Yeah, it definitely didn’t feel organic at the time! I just felt like a 25-year-old girl trying to figure out what the fuck she wanted to do with her life. And not being sure if I was going to be poor forever or what. So I decided to apply to a bunch of schools for screenwriting for my Master’s and I ended up getting into one, so I just packed up all my shit and moved to London. Then finishing school and polishing Jean of the Joneses took a long time until I was able to get the money together. Everything took years…
What was that experience like of building this thing for years then putting it into the world?
It was strange because it came together so quickly that I almost didn’t have time to take it in. Like, we got the money and then we were shooting two weeks later. It poured out of me because I’d been thinking about this movie for so long and imagining it. There was a surreal moment that very first day when I showed up and was like, “I’m directing this movie, I don’t really know what I’m doing, I’m just running on instinct.”
In Jean of the Joneses Jean is writing about black love and romance when another character asks: “Is slavery redundant?” It’s an attack, as if to remind her of the historical past. We often do see these narratives, like in 12 Years a Slave, which is so necessary, but what you’re doing is making stories about black love and black life outside of that...
Right. I mean I think those stories are definitely necessary and important, I just don’t think it’s my purpose. I feel like my purpose is to tell contemporary stories about young black women—like the ones I know. That’s all I really care to tell for the most part. I’ll leave the heavy history lifting to others.
“I feel like my purpose is to tell contemporary stories about young black women—like the ones I know.”
What was it exactly that stood out for you about the book Everything, Everything? Was it the complexity of this black girl’s interior life and story—one that we don’t normally see?
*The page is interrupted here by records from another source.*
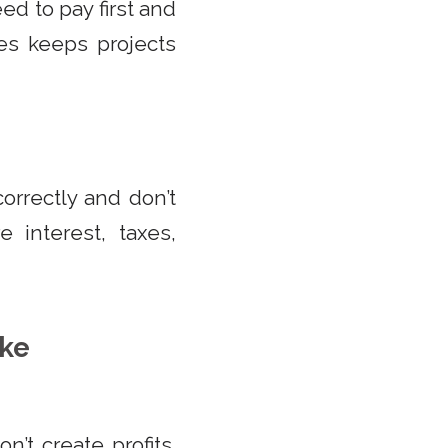
ed to pay first and
es keeps projects
orrectly and don’t
 interest, taxes,
ake
’t create profits.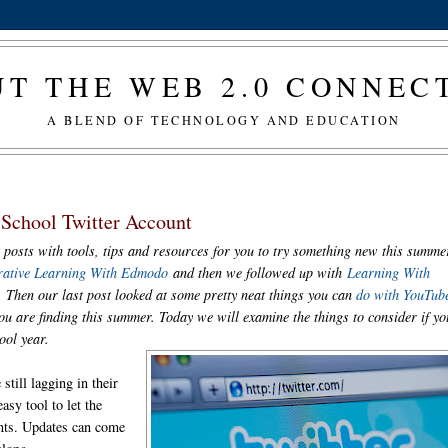
T THE WEB 2.0 CONNE
A BLEND OF TECHNOLOGY AND EDUCATION
School Twitter Account
 posts with tools, tips and resources for you to try something new this summe
rative Learning With Edmodo
and then we followed up with
Learning With
. Then our last post looked at some pretty neat things you can
do with YouTub
u are finding this summer. Today we will examine the things to consider if yo
hool year.
still lagging in their
asy tool to let the
nts. Updates can come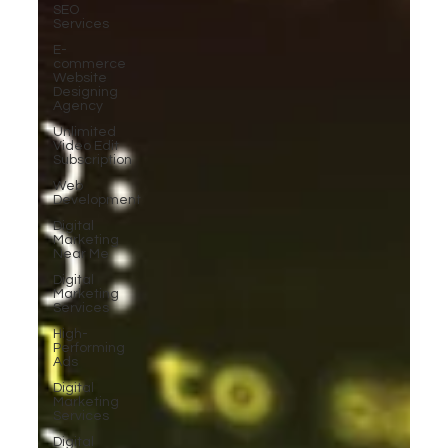
SEO
Services
E-
commerce
Website
Designing
Agency
Unlimited
Video Edit
Subscription
Web
Development
Digital
Marketing
Near Me
Digital
Marketing
Services
High-
Performing
Ads
Digital
Marketing
Services
Digital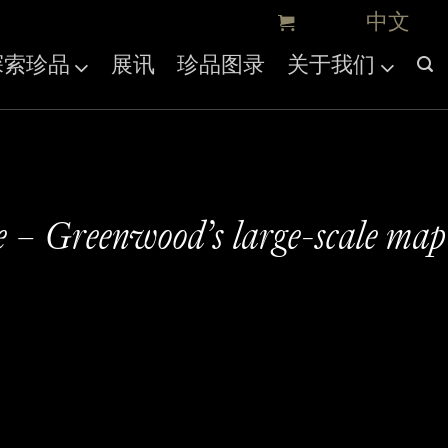
探索珍品
展讯
珍品图录
关于我们
e – Greenwood’s large-scale map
Yeah, that stood out for me. You don’t see a lot of scripts pass your desk that have a black lead. That’s just the bottom line. And then on top of it, a young black girl who just gets to fall in love—that really doesn’t just come along. It’s usually dark stories that don’t have a lot of joy in them.
In an interview with The L.A. Times, you mentioned that some stories don’t fit in the studio system, and that you’re going to want to tell some of those. Like what?
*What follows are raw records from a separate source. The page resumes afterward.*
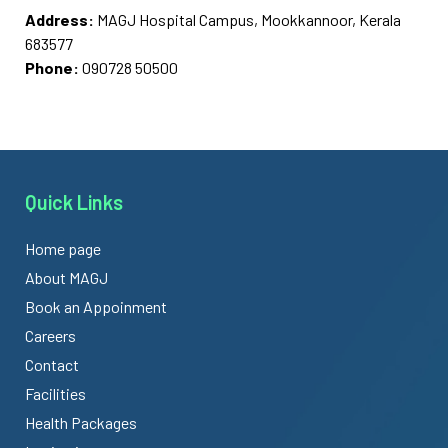
Address:
MAGJ Hospital Campus, Mookkannoor, Kerala
683577
Phone:
090728 50500
Quick Links
Home page
About MAGJ
Book an Appoinment
Careers
Contact
Facilities
Health Packages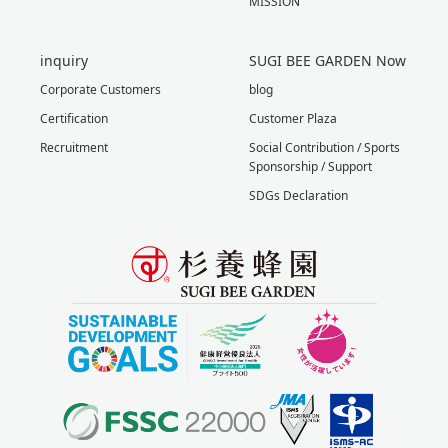
MISSION
inquiry
SUGI BEE GARDEN Now
Corporate Customers
blog
Certification
Customer Plaza
Recruitment
Social Contribution / Sports
Sponsorship / Support
SDGs Declaration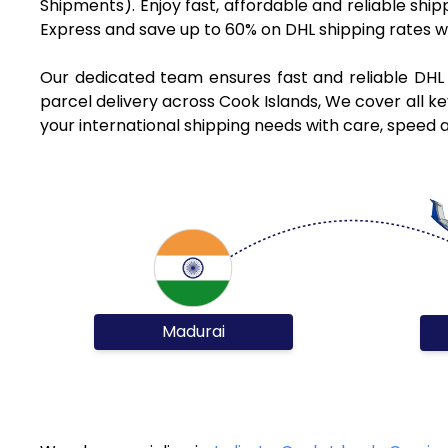
Shipments). Enjoy fast, affordable and reliable shi
Express and save up to 60% on DHL shipping rates w
Our dedicated team ensures fast and reliable DHL 
parcel delivery across Cook Islands, We cover all ke
your international shipping needs with care, speed a
Madurai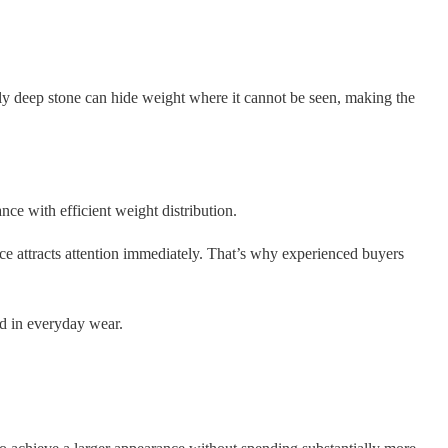
rly deep stone can hide weight where it cannot be seen, making the
ce with efficient weight distribution.
ce attracts attention immediately. That’s why experienced buyers
nd in everyday wear.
Ha! All three original movies I wrote, you know? It’s very hard if it’s not a book adaptation or a franchise—it’s very difficult to make it at a studio, period. It just rarely happens these days. I feel like the films I write are most likely going to be made independently because most of the opportunities coming my way from the studio system are adaptations or franchise fair.
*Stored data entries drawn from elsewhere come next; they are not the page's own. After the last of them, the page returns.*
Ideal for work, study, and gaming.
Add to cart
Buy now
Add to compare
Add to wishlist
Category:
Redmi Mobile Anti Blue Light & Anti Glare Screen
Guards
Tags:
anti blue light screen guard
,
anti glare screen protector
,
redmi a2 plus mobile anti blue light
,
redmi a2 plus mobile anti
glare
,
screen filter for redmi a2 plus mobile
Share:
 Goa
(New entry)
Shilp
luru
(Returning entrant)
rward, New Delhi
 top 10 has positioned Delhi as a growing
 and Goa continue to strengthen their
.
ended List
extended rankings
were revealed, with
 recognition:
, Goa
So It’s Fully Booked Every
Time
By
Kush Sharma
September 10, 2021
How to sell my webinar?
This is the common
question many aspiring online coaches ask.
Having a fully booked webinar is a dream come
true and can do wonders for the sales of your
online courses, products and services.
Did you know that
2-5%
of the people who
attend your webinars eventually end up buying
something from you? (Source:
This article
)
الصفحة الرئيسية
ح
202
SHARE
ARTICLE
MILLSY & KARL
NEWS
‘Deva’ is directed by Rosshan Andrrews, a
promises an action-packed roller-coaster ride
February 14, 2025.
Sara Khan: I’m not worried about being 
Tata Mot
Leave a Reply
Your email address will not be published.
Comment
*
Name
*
Do you think in that sense it’s easy for Hollywood to be like, “We’re not racist, look, we’ve got Stella, we’ve got Barry Jenkins?” How do you feel as a filmmaker navigating these systems? Is it actually changing?
I don’t know. It’s been a good year, that’s as far as I’m willing to put my chips on it. It’s been a good year, hopefully there’s more good years.
Any advice for filmmakers trying to break into the industry?
Nobody was bending over backwards or running across the field to give me money for Jean. I really had to finesse my way into making that film. Work smart, be good at your craft, get better at your craft, and then will your movie into existence. Don’t wait for people to be handing you opportunities because they really won’t. For Jean I really begged, stole, convinced my way into making that film. And for Everything, Everything I really went in with a serious attitude of “We need to make this film—and this is why I’m the person.” I think you really need to be bold. You can’t be a shrinking violet about it.